Even though Bro is the one being sued, there is a presumption of innocence in our legal system. This is at least some of the reason why he is being given his choice of dates of when to meet. It is also unreasonable to expect him to be cooperative in this matter, because he has the same stakes that you do: if you lose this house, you are unlikely to be able to afford to buy another house unless you pick one of the “ten cheapest places to live” real estate markets. He is not a “motivated seller”, so other motivations have to be found. I don’t know whether there is the possibility of the judge being called in immediately should Bro blow off the next meeting, or whether more time has to be allowed to try to come to an agreement before the case reaches court.

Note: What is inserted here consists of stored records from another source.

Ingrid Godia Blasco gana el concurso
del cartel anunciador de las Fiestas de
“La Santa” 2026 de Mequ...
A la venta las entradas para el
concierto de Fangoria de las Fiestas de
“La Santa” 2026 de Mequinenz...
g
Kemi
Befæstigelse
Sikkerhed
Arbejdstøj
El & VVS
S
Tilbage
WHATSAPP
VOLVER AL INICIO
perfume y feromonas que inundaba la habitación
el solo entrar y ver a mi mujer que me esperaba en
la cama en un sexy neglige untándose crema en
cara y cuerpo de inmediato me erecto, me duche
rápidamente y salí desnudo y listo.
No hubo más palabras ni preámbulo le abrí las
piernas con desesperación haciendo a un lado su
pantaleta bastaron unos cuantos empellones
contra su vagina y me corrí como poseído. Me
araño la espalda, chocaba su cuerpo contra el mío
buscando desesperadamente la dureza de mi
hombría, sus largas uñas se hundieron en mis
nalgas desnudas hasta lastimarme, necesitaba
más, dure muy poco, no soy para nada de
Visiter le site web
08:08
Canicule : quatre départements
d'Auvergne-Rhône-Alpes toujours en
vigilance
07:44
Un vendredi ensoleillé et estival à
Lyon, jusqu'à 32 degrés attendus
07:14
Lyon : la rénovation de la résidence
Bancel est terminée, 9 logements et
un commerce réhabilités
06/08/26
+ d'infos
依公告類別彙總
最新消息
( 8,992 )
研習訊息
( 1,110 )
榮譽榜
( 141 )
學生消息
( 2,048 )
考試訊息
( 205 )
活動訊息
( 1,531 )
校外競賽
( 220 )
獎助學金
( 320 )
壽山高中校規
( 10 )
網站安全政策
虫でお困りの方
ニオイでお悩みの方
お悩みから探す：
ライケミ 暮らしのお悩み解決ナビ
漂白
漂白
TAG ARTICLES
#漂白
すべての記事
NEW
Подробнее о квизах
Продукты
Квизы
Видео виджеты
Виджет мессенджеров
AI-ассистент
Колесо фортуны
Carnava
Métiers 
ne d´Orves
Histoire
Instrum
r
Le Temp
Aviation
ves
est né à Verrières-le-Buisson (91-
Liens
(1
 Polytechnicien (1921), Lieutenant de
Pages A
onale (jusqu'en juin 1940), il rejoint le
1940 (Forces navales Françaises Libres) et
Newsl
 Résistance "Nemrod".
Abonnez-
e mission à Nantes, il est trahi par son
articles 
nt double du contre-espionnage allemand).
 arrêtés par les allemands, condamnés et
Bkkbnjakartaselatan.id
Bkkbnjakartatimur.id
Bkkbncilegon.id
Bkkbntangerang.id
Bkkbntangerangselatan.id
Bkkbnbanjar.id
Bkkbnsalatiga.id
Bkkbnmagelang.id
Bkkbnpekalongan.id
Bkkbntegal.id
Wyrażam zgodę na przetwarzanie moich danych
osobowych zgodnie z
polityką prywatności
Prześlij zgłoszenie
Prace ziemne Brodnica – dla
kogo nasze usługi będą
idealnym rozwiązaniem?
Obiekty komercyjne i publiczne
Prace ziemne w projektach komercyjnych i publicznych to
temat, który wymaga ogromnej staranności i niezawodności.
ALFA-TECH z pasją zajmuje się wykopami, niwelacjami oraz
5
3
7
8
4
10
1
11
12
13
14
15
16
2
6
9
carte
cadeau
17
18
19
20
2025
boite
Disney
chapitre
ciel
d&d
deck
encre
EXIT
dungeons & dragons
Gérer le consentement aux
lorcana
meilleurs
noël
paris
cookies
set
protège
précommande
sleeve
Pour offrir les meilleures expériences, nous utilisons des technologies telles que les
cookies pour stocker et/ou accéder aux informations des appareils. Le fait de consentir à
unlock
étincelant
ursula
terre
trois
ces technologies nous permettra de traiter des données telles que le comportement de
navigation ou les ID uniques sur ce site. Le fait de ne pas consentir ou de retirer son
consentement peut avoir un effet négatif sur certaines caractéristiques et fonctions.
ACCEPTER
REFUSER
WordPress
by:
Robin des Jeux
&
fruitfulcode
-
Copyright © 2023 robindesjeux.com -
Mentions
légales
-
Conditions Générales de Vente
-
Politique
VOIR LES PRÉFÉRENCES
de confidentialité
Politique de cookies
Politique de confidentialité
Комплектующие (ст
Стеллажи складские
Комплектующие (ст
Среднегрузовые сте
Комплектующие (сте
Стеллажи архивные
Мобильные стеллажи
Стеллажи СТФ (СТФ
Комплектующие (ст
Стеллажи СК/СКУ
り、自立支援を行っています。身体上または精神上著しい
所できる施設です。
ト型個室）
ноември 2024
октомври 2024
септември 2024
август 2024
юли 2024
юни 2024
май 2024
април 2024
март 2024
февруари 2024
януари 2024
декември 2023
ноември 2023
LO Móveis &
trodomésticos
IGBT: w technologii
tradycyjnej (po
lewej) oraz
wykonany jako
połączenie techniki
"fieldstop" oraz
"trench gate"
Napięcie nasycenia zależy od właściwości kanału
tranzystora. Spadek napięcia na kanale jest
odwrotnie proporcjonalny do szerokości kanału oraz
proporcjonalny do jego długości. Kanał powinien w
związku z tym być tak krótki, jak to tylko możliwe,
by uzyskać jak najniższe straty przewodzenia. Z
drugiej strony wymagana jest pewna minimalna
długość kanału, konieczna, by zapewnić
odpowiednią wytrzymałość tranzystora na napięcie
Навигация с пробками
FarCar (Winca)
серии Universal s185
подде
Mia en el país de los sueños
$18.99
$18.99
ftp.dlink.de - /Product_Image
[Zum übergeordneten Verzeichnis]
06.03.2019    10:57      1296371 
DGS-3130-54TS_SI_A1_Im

What are the consequences of the administrative dismissal of the case? Usually when a case is dismissed, it can be refiled. Was the instruction to you to have some sort of arbitration or negotiation with Bro and his lawyer before the court would hear your case? Right now, you are in a position where you have to try to get Bro to agree to a buyout price, presuming that the “hammer” of going to court and seeking a partition of the property still exists. Another question that I’d ask is whether homes of your type and condition are selling above or below the appraised value. This would affect the price that you would offer him.
Though you don’t want to bring all the drama with you and Bro up to your lawyer, it would be worthwhile to mention that this isn’t the first time that he has failed to pay his part of the costs, and you have enough data to make a case for being “slow pay/no pay” to be his standard operating procedure. If memory serves, you had a tax lien on your house a couple of years ago, so he put ownership of your house at risk through his actions and wound up costing you more money, because you had to pay interest to the holder of the tax lien.
One thing to check is whether the form of ownership of your house is “joint tenants with right of survivorship”. If it is, that’s good, because should Bro die, you inherit his interest in the house, even if his will leaves it to someone else.